EXERCISE DIRECTIONS:
Across the entries below, how many lines contain the word "source"? Give the number alone.

GIVEN ENTRIES:
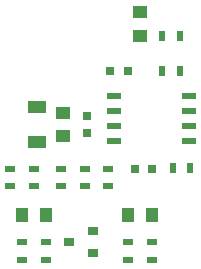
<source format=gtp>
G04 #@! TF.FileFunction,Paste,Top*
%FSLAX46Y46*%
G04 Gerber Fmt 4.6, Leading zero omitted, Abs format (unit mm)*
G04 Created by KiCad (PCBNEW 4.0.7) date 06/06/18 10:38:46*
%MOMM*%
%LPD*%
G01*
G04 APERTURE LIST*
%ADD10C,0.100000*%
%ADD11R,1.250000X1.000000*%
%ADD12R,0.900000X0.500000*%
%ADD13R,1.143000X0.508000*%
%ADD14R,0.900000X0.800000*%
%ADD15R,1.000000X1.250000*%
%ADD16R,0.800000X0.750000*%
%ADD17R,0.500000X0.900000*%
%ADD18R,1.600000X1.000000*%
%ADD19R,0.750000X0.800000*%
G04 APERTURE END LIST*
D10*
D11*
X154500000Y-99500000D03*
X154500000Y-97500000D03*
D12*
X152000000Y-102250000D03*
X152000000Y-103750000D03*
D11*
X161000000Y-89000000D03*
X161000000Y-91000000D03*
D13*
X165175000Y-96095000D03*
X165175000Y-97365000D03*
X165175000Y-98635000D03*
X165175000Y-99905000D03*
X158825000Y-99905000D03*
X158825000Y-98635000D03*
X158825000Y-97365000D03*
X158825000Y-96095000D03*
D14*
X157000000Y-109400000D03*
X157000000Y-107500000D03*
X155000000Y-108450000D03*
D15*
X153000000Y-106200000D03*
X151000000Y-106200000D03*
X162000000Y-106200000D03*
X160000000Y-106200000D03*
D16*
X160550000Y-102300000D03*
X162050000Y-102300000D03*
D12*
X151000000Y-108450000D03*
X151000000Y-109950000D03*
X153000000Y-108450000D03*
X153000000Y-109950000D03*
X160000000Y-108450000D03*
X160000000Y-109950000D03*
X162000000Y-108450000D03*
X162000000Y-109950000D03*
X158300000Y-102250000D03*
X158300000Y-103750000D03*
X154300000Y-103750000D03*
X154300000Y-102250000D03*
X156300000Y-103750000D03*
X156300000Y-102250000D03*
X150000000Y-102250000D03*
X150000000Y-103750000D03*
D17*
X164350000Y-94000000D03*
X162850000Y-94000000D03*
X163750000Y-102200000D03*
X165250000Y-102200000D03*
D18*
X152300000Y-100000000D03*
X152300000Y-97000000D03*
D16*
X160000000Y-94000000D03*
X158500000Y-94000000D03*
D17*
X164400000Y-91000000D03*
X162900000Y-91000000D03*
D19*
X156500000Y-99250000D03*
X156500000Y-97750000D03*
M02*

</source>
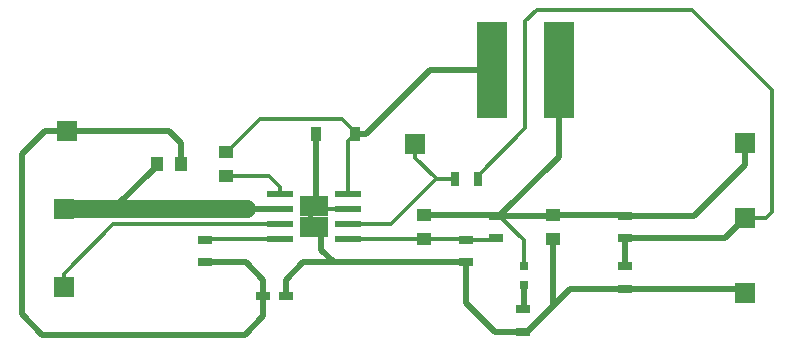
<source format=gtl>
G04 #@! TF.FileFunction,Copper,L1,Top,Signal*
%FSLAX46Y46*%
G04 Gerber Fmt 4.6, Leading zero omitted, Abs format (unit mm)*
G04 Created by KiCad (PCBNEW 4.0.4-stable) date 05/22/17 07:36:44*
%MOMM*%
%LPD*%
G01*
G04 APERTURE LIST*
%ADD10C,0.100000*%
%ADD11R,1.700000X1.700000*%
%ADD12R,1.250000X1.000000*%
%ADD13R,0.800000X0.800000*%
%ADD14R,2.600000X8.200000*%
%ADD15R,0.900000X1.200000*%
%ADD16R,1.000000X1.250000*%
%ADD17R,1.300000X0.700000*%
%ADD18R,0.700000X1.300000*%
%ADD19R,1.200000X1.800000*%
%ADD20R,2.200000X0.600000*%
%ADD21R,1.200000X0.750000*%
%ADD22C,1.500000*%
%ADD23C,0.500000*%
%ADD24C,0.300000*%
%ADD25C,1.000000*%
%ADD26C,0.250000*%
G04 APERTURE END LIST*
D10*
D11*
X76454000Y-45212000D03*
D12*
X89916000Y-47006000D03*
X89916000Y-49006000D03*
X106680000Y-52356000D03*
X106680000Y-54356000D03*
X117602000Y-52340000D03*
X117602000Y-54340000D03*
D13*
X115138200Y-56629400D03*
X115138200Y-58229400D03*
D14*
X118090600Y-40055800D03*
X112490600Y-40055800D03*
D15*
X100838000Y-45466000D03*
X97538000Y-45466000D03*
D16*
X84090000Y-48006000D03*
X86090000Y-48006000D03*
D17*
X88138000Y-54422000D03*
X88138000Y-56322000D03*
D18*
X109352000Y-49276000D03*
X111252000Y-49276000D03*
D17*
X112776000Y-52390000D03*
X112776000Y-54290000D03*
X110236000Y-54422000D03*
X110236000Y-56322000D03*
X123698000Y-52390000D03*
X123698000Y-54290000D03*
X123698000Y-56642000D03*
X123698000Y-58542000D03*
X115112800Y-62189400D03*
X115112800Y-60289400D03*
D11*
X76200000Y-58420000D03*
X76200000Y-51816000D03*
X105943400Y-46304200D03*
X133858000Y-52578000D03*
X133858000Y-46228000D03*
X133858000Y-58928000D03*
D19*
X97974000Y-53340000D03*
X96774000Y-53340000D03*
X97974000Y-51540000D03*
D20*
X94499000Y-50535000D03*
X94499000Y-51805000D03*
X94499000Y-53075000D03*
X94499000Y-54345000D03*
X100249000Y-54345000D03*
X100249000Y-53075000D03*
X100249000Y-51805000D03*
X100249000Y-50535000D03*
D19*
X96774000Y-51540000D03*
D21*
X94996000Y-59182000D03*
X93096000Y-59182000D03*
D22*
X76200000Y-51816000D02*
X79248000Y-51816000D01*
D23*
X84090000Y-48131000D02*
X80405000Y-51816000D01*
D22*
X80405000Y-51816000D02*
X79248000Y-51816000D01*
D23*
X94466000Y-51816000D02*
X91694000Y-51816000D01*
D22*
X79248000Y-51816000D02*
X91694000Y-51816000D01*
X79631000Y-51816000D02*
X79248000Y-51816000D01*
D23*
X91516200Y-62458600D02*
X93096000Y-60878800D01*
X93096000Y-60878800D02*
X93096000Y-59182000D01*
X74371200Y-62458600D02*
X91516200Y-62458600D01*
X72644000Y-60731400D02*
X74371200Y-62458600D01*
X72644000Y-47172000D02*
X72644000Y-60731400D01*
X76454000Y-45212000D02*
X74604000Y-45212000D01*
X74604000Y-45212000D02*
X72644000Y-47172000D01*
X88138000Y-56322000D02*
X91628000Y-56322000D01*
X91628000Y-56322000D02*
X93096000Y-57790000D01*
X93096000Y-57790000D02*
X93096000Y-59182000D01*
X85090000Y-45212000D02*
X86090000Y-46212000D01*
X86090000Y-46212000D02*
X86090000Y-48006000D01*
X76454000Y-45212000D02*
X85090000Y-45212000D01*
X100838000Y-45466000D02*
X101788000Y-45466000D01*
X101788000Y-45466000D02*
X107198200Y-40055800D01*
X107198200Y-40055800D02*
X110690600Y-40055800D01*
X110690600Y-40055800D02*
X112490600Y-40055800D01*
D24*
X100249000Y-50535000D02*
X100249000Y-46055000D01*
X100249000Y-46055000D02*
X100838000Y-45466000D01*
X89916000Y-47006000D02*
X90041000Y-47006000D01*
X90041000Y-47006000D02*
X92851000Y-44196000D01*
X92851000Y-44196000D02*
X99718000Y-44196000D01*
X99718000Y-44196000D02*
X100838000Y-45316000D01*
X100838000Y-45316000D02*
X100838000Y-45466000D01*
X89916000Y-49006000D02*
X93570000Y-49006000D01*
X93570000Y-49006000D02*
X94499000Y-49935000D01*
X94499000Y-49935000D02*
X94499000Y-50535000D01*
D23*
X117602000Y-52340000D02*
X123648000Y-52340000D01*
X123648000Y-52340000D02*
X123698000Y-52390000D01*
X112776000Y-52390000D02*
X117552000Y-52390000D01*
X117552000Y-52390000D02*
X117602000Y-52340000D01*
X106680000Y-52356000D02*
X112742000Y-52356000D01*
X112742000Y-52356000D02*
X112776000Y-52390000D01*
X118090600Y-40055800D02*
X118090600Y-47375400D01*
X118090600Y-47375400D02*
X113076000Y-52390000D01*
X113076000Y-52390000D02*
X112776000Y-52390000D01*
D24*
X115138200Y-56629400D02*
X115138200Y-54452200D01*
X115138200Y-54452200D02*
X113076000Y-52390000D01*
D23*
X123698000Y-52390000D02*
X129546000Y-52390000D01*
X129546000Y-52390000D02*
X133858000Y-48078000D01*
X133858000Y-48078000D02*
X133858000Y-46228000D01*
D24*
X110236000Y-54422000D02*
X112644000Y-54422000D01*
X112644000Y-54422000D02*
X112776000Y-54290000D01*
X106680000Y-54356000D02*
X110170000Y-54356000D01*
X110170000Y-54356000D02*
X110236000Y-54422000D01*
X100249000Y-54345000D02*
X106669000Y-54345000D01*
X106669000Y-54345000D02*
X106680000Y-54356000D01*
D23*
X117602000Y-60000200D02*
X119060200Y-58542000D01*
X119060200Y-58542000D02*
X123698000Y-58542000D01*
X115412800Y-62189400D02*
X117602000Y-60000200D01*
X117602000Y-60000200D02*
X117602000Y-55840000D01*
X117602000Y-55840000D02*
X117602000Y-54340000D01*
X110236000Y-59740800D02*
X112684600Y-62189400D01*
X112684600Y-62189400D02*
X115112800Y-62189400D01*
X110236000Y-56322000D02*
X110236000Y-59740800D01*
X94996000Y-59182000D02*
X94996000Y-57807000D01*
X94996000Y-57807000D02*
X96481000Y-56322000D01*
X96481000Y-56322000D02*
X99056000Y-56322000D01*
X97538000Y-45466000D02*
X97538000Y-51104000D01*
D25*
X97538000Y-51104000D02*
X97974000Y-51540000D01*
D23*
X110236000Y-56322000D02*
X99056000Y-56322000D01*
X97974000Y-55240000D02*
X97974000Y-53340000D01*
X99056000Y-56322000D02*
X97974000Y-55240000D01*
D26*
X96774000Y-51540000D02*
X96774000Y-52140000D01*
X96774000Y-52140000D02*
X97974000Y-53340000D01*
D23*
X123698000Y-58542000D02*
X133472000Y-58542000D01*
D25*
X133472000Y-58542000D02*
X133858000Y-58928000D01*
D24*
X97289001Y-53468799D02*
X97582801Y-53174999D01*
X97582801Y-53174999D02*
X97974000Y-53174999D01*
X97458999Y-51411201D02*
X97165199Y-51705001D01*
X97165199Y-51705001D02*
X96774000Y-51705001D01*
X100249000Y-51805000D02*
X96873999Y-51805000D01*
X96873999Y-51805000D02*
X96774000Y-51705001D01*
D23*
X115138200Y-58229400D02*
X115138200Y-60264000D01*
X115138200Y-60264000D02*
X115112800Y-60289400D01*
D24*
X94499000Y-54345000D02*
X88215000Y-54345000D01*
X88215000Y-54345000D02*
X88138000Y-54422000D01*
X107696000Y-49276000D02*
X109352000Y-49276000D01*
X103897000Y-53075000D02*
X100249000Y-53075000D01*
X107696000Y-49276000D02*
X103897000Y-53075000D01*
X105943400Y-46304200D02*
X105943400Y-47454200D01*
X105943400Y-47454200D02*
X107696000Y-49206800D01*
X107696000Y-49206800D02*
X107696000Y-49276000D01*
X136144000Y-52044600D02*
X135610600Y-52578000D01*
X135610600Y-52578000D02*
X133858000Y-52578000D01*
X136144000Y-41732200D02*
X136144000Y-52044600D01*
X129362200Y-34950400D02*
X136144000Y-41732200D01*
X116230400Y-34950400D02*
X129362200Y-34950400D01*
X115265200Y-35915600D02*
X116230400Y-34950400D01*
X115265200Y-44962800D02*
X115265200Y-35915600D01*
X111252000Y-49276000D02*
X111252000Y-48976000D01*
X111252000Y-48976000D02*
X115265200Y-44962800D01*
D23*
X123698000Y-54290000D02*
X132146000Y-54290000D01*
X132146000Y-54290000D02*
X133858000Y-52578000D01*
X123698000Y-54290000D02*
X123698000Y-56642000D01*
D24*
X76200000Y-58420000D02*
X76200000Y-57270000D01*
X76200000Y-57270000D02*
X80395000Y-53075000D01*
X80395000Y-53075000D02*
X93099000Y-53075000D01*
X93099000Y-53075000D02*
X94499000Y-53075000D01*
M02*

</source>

RESULT OF THE TASK:
4